Détail de la tâche —
Récrivez le passage de l’extrait de jugement qui commence aux mots "Autrement dit, l’appelante" et se termine après "avec cette affirmation.", en remplaçant "l’appelante" par "la requérante".

Texte source —
····················

Autrement dit, l’appelante estime que le revenu gagné à titre de dirigeant est un revenu tiré d’une charge ou d’un emploi et non pas d’une entreprise. Compte tenu des faits de l’espèce, je suis certainement d’accord avec cette affirmation.

 

[26]           L’avocat de l’intimé fait toutefois valoir que la définition d’entreprise ne s’applique pas en l’espèce parce que l’intimé n’était pas rémunéré lorsqu’il agissait comme dirigeant et administrateur. Il s’appuie sur la décision de la Cour canadienne de l’impôt St‑Georges c. R., 2006 D.T.C. 2969, où le juge a conclu, au paragraphe 22, que la définition de « charge » comporte la condition impérative que le dirigeant de société ait droit à un traitement ou à une rémunération fixe ou vérifiable. Selon lui, la décision de la Cour de l’impôt a été confirmée par notre Cour dans St‑Georges c. Canada, 2006 CAF 207.

 

[27]           Il est vrai que notre Cour a confirmé la décision de la Cour canadienne de l’impôt, mais pas à l’égard du point soulevé par l’avocat de l’intimé. M. St‑Georges était un comptable agréé et un syndic en matière de faillites. Il exerçait ses activités sous le nom de Société St‑Georges Hébert & Compagnie, dont il était propriétaire et qu’il utilisait pour comptabiliser et déclarer ses revenus. Il avait accepté d’agir comme administrateur d’une société cliente de son bureau de comptable. Notre Cour a estimé que les services comptables fournis à la société en question par M. St‑Georges ont été rendus par l’entremise de son bureau de comptable et n’ont pas été rendus à titre personnel.

····················

Données sources —
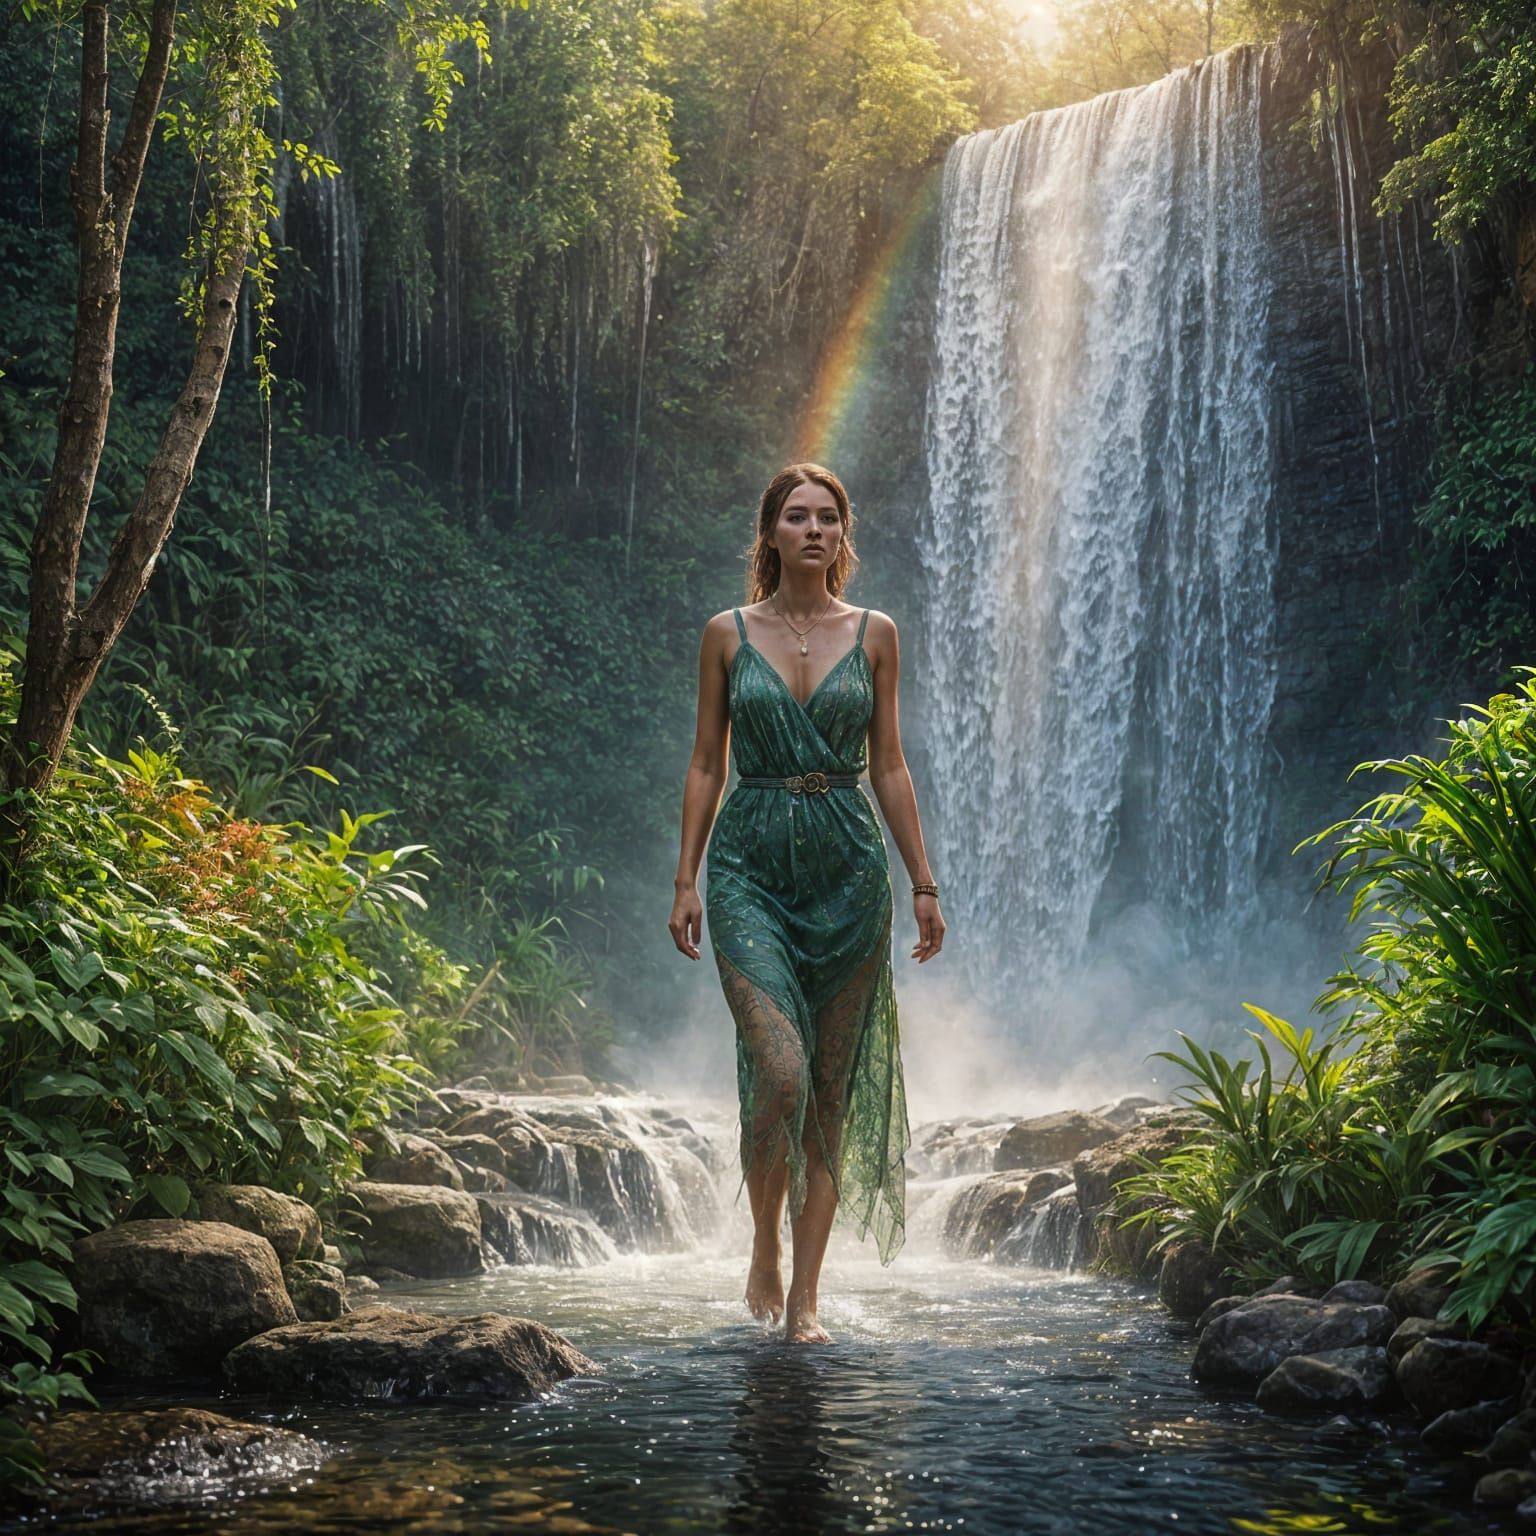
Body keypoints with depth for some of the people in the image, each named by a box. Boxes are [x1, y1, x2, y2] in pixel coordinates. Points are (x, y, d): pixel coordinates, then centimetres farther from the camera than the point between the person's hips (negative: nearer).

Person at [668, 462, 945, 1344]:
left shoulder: (874, 635, 7)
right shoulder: (728, 634, 5)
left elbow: (889, 766, 8)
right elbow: (707, 763, 7)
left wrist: (925, 884, 5)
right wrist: (685, 881, 1)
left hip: (847, 869, 2)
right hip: (751, 866, -1)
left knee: (834, 1090, 3)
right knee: (781, 1073, -18)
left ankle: (806, 1295, 12)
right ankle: (764, 1250, 8)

····················

Réponse à la tâche —
Autrement dit, la requérante estime que le revenu gagné à titre de dirigeant est un revenu tiré d’une charge ou d’un emploi et non pas d’une entreprise. Compte tenu des faits de l’espèce, je suis certainement d’accord avec cette affirmation.